- June 20, 2023
- 9 min read
Federated learning works like magic. Unfortunately, people don't really trust magic.
Do you have a friend that really, really, really cares about their data not being harvested? Federated learning is that privacy purist’s pipe dream. At least, in theory.
Federated learning is a machine learning strategy where training is delegated to local devices using local data. A central server corresponds with local devices to aggregate the gradients into a global model without accessing the raw data. Federated learning is a PET, a privacy-enhancing technology, as it hypothetically safeguards user data while still harnessing its training potential.
Federated learning was born out of growing training needs in a privacy-conscious world. Often, federated learning is used for machine learning models built on inherently sensitive data, from medical exam recommendations to keyboard predictions (including Gboard, Google’s keyboard). After all, “Everything you have ever typed is sent to Google’s servers” isn’t a very comforting headline, even to the “I don’t care if they steal my data!” tech bro.
While federated learning is privacy tech, it isn’t perfect. Federated learning opens some fresh security challenges due to the underlying data’s inaccessibility. It’s a two-sided problem; (i) model contributors could attack the model, negatively impacting efficacy, and (ii) the model’s maintainers and users could reverse engineer a contributor’s raw data.
Perhaps it’s best to revisit that opening line—federated learning might not be a privacy purist’s pipe dream. It might actually be their nightmare, especially when organizations promise a hands-off approach to data training but have flaws in their implementation.
Federated learning 101
Federated learning is a privacy-based improvement upon centralized learning. In centralized learning, local devices stream data to a central server, which in turn collects, organizes, and aggregates them for machine learning.
Centralized learning is the public’s stereotype of how machine learning works. And even when federated learning is used, the general public might struggle to distinguish it from centralized learning.
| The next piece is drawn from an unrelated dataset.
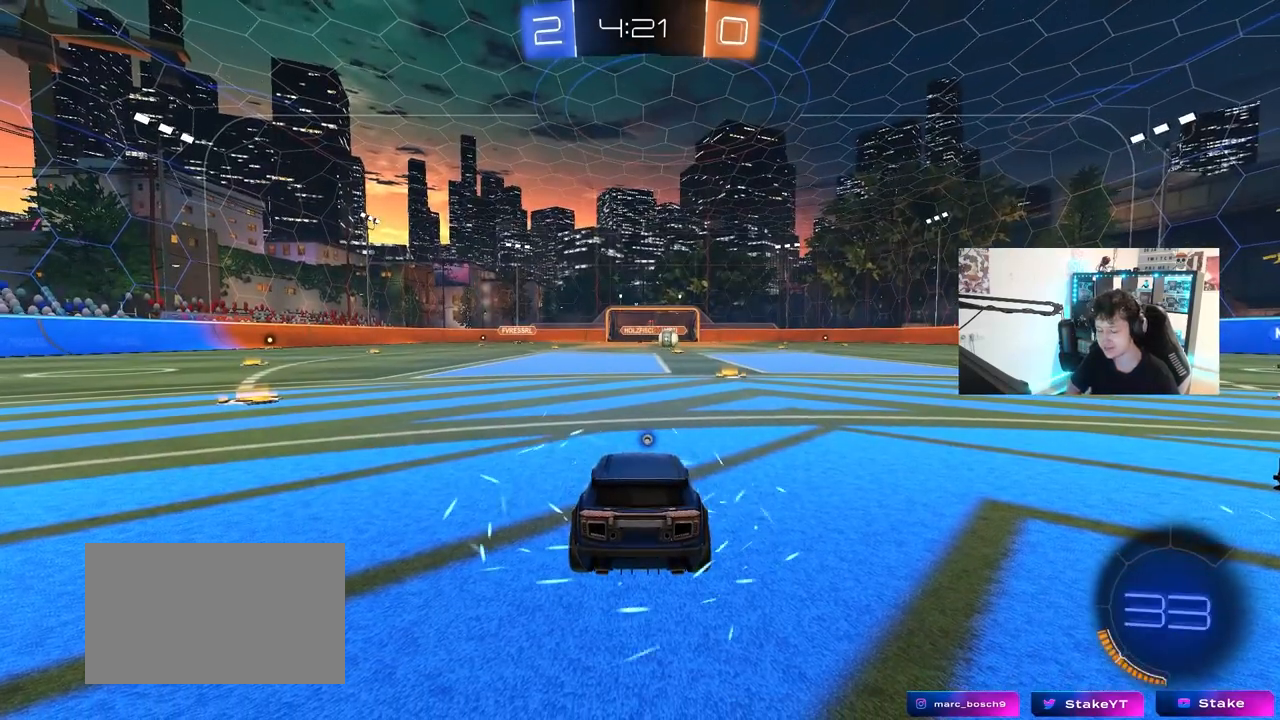
{"keys": [], "mouse": [], "mouse_move": "still", "events": []}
Because federated learning merges locally trained models—which are built on top of a shared global model—it barricades the server from local user data. Federated learning is particularly opportune for data that couldn’t possibly be collected due to extreme privacy circumstances (e.g., keyboard data) or laws (HIPAA’s restriction of medical data).
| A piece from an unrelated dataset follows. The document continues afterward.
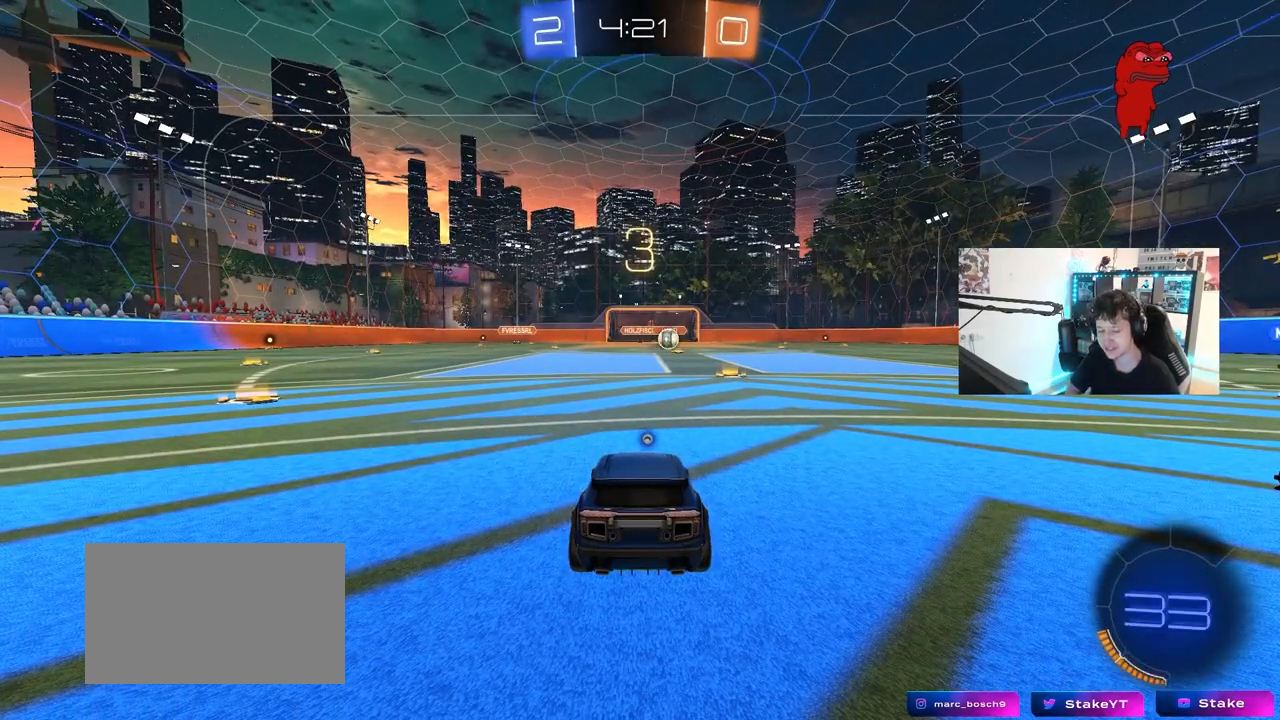
{"keys": [], "mouse": [], "mouse_move": "still", "events": []}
However, this two-stage training strategy dilutes the data, instead operating off of shared weights. The bigger issue is that the lack of transparency about the input data means that the data cannot be cleaned, de-biased, or preprocessed in any other way.
These factors underscore the general give and take between centralized learning and federated learning. In a nutshell, federated learning provides far better privacy, but centralized learning can produce more accurate models with less data while giving engineers better visibility into the underlying data.
The three parties
The curious thing about federated learning is that both the local device owners (the consumers) and the aggregator (the business doing the ML) can be breached. So, let’s first discuss the three stakeholders relevant to federated learning.
The aggregator
The aggregator is the service doing the machine learning. An aggregator could be “breached” if an external attacker exploits their federated learning program, contributing bad data (known as poisoned data) that ruins the model’s efficacy.
The sampled users
The sampled users are the owners of the training data. In the context of federated learning, a “breach” occurs if their data can be leaked or reverse-engineered by an external attacker (via snooping) or even by the aggregator. In general, users trust that the models submitted via federated learning can’t serve as a paper trail to their data.
The external attacker
Like any system, a potential party is an external attacker. In particular, federated networks need to safeguard their networks as there is a lot of data exchanged between the aggregator and the users.
So far, so good
Before diving into the various security breaches, it’s important to note that there have been no (reported) security breaches for federated learning systems. Of course, federated learning is still in infancy—both in terms of research and adoption—and history implies that any security system, no matter how secure, isn’t airtight.
Data Reconstruction
Data reconstruction is when local data is reverse-engineered from the submitted local gradients and has been at the forefront of federated learning research. Data reconstruction is a threat for obvious reasons; if a server could deduce the original data, then this defeats the purpose of federated learning. Or, worse, if an external attacker gains access to incoming packets, they too would be able to uncover user data.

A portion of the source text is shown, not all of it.